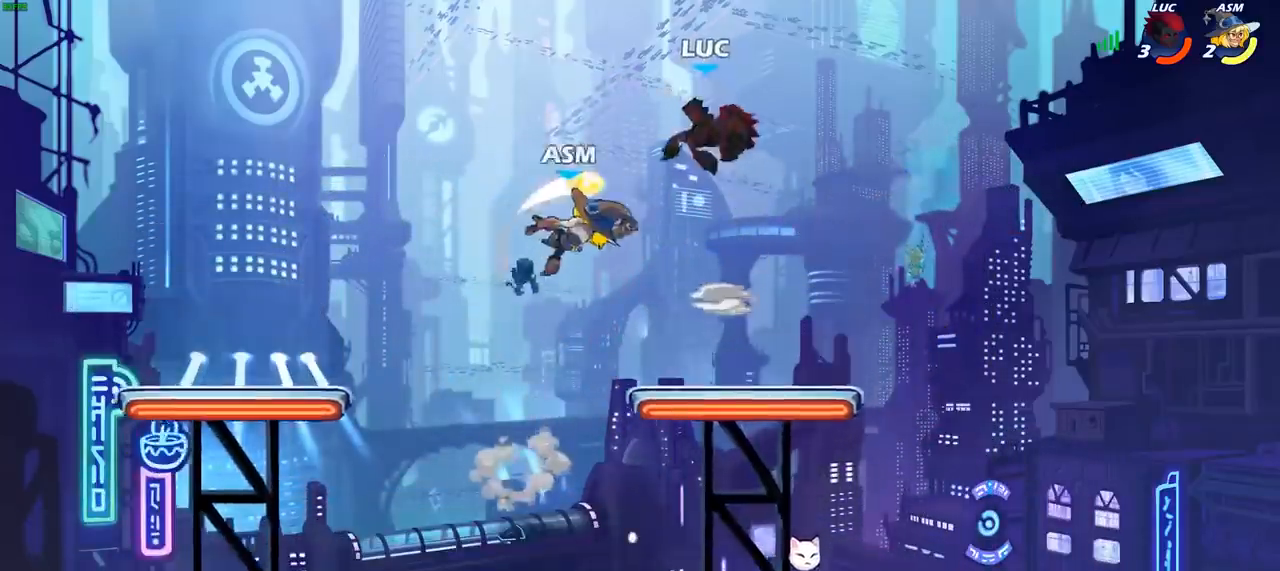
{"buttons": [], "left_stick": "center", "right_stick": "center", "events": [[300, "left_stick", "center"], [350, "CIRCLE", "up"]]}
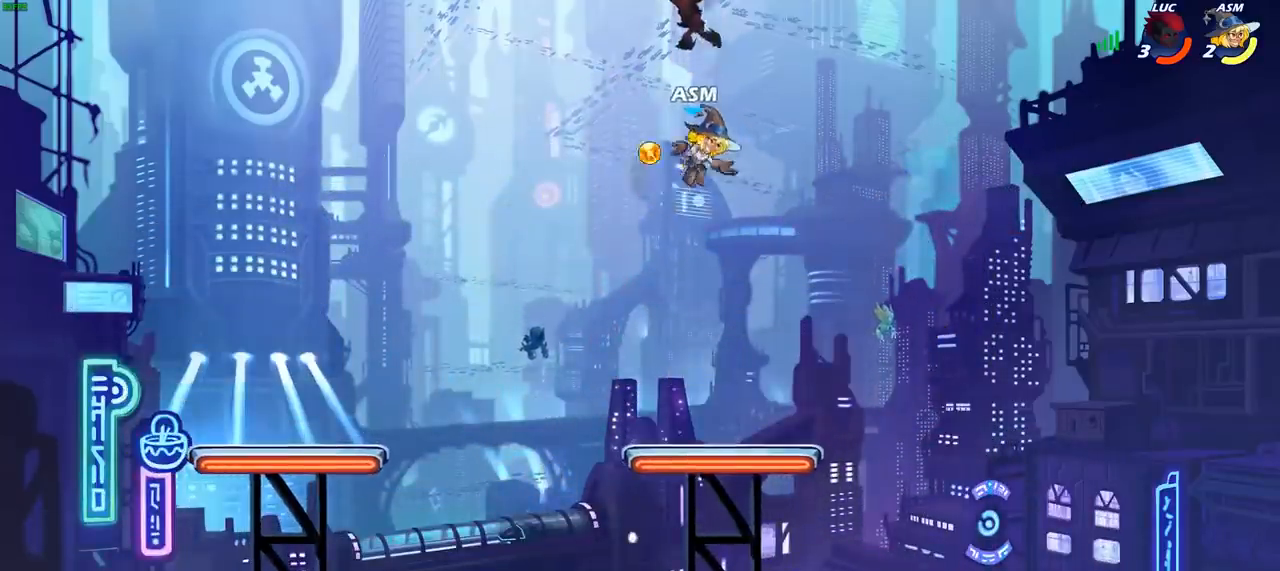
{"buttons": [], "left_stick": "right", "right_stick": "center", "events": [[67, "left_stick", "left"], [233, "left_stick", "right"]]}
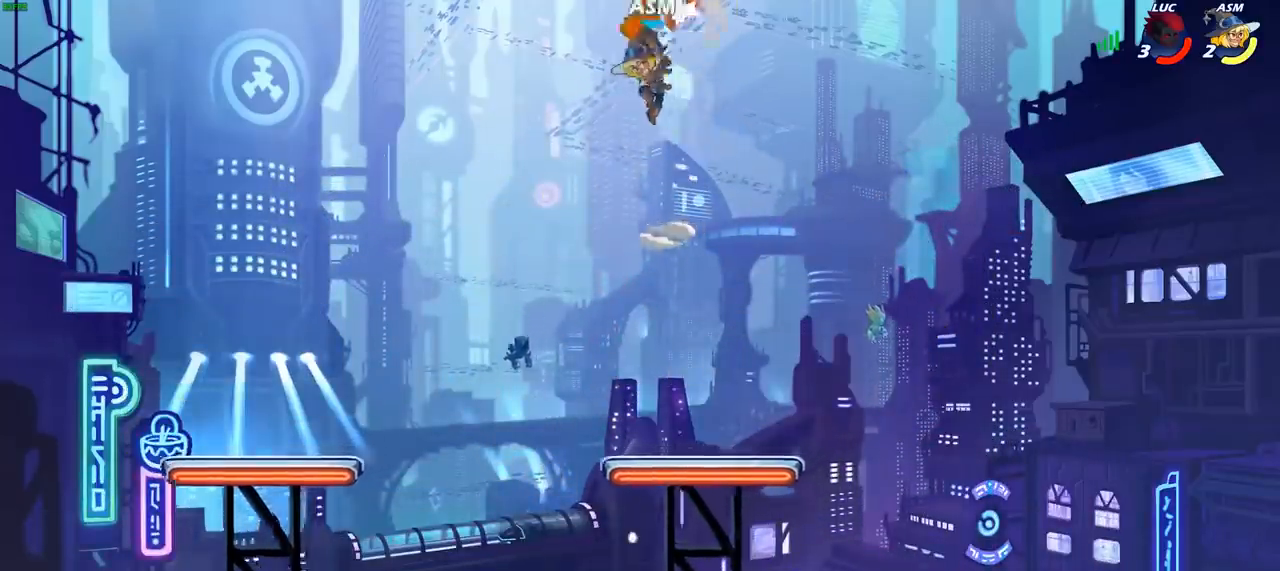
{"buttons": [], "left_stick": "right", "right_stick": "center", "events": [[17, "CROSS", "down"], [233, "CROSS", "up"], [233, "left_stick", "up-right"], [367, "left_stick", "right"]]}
-- -- --
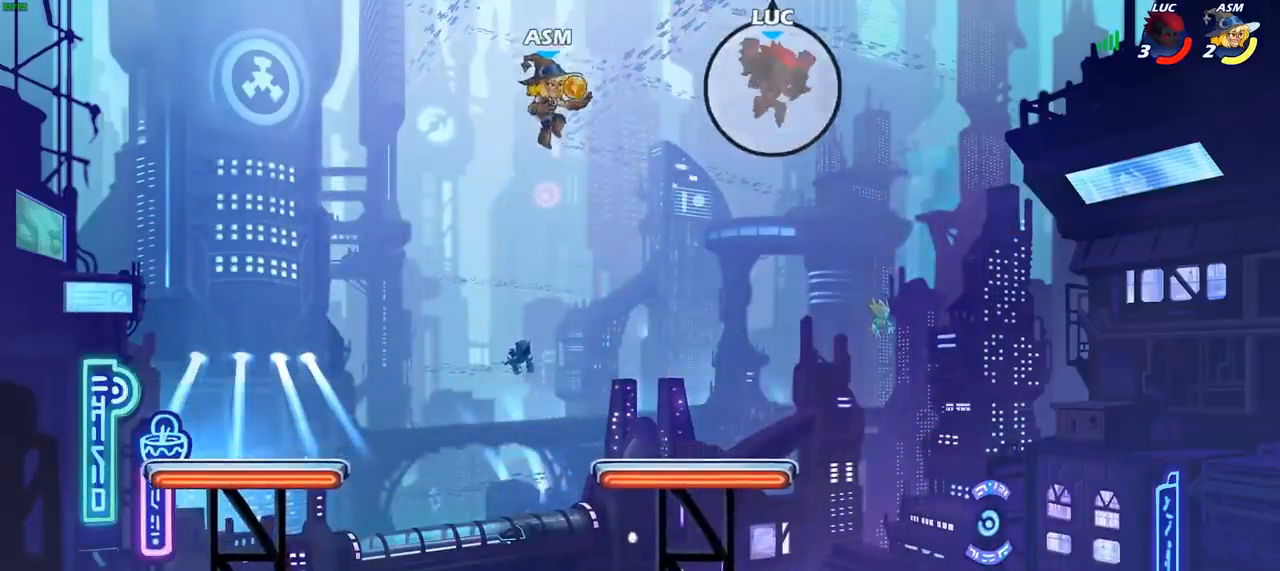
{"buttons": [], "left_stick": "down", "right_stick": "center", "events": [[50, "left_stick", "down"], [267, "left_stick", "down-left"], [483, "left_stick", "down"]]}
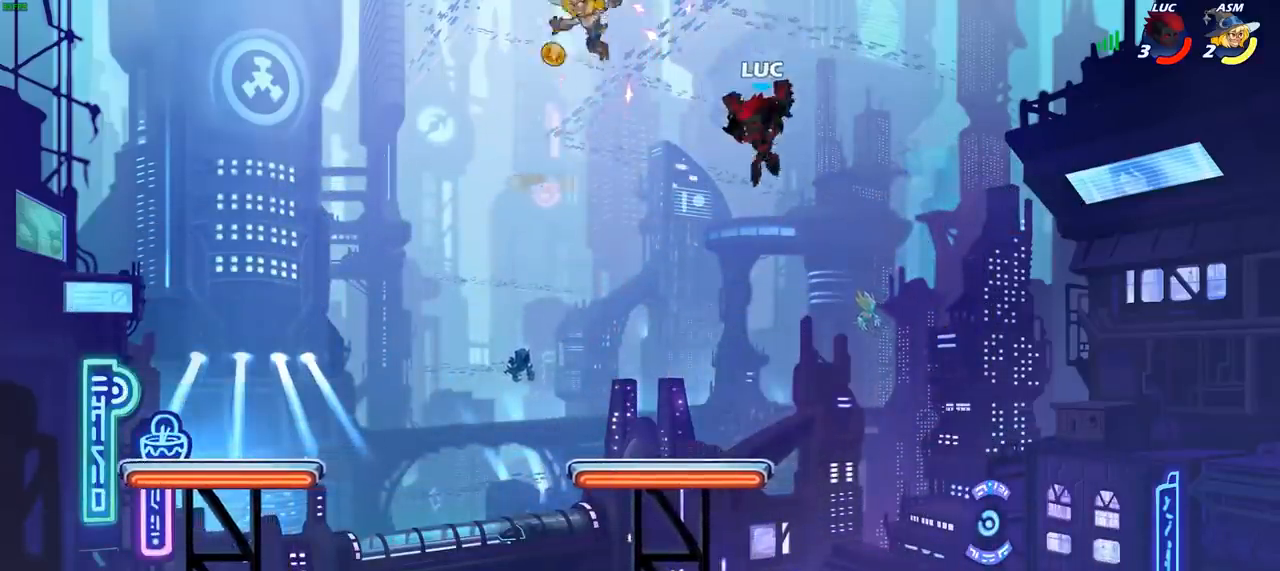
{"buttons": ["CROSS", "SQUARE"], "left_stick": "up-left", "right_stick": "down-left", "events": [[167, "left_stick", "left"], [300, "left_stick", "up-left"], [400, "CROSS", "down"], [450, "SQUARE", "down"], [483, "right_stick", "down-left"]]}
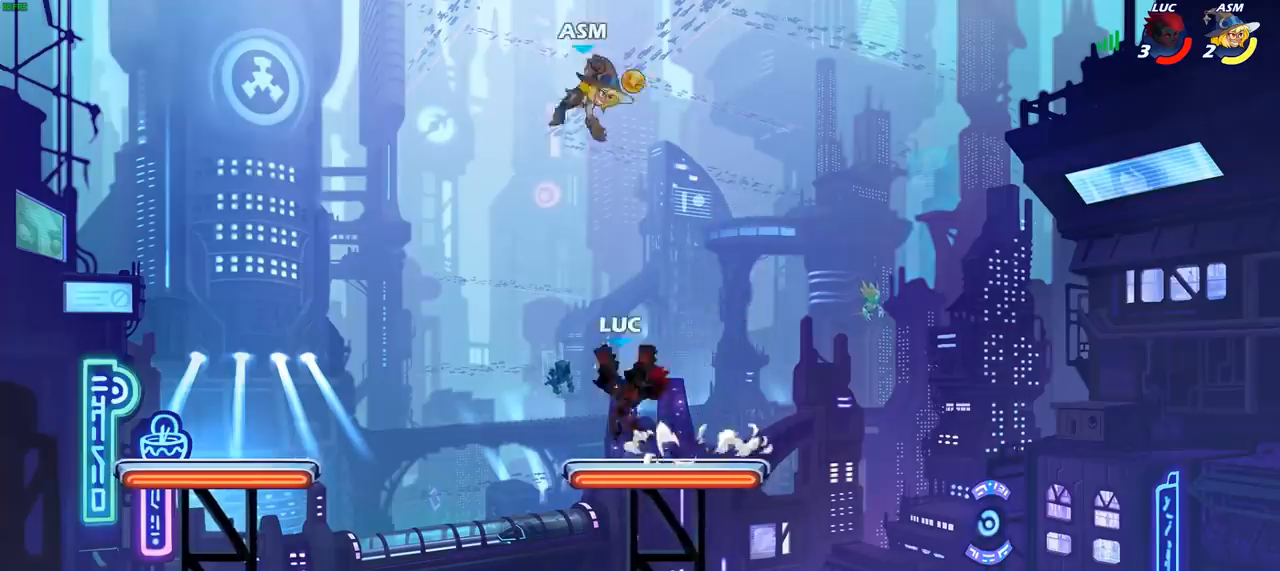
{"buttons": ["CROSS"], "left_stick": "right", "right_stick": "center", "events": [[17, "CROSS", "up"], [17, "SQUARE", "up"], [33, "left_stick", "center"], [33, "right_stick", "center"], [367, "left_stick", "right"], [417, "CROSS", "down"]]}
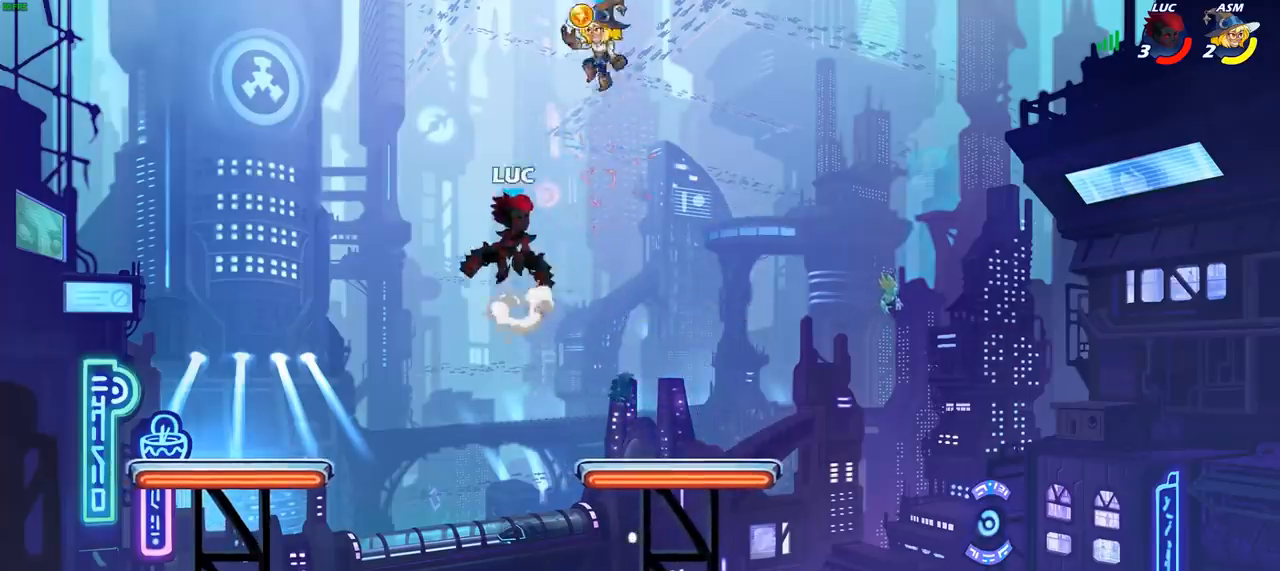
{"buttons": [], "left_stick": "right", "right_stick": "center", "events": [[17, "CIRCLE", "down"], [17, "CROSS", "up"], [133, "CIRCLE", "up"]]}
-- -- --
> **WHAT YOU HAVE TO DO**:
Give the number of lines above containing the word "CROSS", with no other text.

> **TASK OUTPUT**:
4